As managing director of Godrej Consumer Products, A Mahendran believes that foreign direct investment (FDI) in multi-brand retail is not going to have any impact on traditional outlets that FMCG (fast-moving consumer goods) players depend on. In an interview with Shine Jacob, he discusses on the firm’s strategies, price rise and acquisition. Edited excerpts:
What sort of an input cost pressure are you facing In the backdrop of a weakening rupee versus dollar scenario? Input prices went up last year. It will impact all the players in the soap industry. But we will go for a price increase only with the industry. Just because there is a cost push, we will not go for it. we believe in price increases rather than adopting measures like weight reduction. But it will not happen just like that.

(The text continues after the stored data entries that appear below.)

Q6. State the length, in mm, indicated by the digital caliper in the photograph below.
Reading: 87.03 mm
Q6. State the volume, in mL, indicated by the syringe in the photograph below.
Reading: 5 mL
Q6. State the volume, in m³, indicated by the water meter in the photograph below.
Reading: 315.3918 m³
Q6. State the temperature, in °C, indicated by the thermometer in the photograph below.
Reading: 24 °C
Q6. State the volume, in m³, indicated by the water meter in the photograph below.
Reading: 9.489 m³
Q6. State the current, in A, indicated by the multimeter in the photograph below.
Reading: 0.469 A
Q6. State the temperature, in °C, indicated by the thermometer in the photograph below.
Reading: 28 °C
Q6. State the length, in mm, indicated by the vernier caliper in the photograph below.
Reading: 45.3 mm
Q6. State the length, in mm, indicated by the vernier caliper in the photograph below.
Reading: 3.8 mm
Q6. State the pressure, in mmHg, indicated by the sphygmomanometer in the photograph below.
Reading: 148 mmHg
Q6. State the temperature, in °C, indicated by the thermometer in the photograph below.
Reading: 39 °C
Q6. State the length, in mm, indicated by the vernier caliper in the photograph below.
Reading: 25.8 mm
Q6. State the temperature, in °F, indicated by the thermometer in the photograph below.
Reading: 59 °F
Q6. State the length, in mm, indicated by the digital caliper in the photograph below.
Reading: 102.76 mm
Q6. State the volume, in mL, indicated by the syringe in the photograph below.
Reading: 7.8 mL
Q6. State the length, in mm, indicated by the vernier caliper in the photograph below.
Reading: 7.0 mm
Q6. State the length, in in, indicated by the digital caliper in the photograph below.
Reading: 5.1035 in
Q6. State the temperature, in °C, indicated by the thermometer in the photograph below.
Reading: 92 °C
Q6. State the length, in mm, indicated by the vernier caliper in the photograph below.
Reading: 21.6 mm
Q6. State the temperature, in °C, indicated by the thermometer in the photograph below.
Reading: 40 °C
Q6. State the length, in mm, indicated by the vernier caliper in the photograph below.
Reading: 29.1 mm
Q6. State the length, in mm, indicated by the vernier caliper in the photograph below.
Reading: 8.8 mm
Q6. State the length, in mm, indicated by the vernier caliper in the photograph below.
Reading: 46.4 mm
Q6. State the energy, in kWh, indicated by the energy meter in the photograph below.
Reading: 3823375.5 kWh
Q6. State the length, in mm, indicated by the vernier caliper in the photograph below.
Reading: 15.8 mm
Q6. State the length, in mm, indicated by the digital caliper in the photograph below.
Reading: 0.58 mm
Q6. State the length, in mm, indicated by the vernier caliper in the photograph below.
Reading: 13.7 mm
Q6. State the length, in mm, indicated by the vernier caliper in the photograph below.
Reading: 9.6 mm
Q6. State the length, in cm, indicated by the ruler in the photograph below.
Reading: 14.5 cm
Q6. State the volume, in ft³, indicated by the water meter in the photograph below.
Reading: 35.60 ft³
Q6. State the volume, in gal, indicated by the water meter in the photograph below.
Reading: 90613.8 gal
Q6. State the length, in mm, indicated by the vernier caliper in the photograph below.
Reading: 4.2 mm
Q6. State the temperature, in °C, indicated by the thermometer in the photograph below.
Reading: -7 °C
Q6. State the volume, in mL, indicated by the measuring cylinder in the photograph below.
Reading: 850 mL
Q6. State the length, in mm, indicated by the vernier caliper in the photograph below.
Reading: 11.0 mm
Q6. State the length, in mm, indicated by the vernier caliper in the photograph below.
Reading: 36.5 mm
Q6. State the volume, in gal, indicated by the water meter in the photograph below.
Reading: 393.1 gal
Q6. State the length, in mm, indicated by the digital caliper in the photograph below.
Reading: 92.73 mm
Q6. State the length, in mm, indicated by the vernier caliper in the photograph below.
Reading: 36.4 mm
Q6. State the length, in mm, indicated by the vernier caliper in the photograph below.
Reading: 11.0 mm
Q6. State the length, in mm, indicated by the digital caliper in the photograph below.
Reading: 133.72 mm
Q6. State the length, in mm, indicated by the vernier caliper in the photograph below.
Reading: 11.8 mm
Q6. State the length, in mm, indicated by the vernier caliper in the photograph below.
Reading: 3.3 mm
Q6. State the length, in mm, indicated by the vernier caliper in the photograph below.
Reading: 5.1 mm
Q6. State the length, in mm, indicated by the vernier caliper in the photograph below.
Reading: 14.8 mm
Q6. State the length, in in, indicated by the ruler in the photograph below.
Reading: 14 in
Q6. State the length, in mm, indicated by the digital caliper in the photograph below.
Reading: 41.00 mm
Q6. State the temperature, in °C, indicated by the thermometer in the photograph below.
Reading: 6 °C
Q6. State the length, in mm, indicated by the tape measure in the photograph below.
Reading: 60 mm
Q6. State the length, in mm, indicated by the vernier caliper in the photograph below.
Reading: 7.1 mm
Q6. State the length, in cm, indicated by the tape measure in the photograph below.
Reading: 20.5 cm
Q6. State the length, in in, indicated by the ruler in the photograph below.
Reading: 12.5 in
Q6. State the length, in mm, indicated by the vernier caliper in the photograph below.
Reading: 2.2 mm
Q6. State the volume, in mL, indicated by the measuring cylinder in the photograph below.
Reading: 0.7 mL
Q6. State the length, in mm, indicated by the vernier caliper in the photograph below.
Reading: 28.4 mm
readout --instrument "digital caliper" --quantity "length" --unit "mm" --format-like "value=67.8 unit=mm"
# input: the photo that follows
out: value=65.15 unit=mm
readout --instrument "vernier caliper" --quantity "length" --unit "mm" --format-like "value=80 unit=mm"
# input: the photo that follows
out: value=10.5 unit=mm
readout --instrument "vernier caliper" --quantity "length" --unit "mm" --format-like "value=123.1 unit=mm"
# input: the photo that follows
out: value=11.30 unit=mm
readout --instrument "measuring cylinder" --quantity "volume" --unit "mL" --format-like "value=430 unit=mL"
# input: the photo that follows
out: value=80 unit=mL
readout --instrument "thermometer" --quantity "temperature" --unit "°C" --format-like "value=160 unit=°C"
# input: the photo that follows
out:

Last year you went on an acquisition drive. Are you looking for anything similar this year? What exactly is your focus of growth -- organic or inorganic? No, we are not looking for any acquisitions this year. Last year, we did a lot of them, this year we are looking more a kind of an integration of acquisitions that we have done. Organic growth is our focus. We are expecting an overall growth of more than 20 per cent. In the first and second quarters of this financial year also, we have grown more than 20 per cent. We expect to maintain the same growth rate in the coming quarters.
Do you have plans to introduce any new products that you acquired abroad to India? There are some plans to introduce some of the products that we have acquired abroad to India. When you are acquiring, you will get some good technologies also. The category in which we have acquired is hair colour and insecticides with some good technologies.
We will try and bring it, subject to the Indian market.
We are introducing an Argentinian hair colour technology in India, some time next year. We also want to introduce one of our products in India to Indonesia.
As an FMCG player, what is your take on the proposed FDI (foreign direct investment) in multi-brand retail? We market our brands through traditional outlets, which are the biggest in India. Nearly 95 per cent of all FMCG players sell their products through traditional outlets. Within that, there are some Indian companies like Reliance, RPG, Aditya Birla and Future Group. In India, the modern retail in India is only five per cent. What is the big deal, if in this small space of five per cent some multinationals also come in to do their modern retail. It is foolish to make a big issue out of it.
The country’s retail outlets total more roughly 9 million. The modern retail outlets today hardly total 3,000. So what do they mean by protesting against this? Even if allowance is given to multinationals, how many outlets can they start? It is not going to affect the macro outlets. The traditional outlets are growing by 10 per cent every year.
What is your organic growth strategy in the coming years? Introduction of new products is what we are looking at. If you ask about our single most organic strategy, I’d say It is to give new products to consumers across the three categories — premium, middle class and lower middle class. We would look to innovate and bring in new products in soaps, household insecticides and hair colour.
Generally we want to focus on three categories with a three by three strategy, focusing on Asia, Africa and Latin America. Our international business is only one-third of the total GCPL business. But both domestic and international business are growing at the same pace.
Do you think there is scope for e-commerce in the FMCG sectors, especially for players like you? I don’t think e-commerce has much future as far as FMCG players are concerned. This is mainly because of the extent of traditional outlets to the rural India, which is more than 8 million.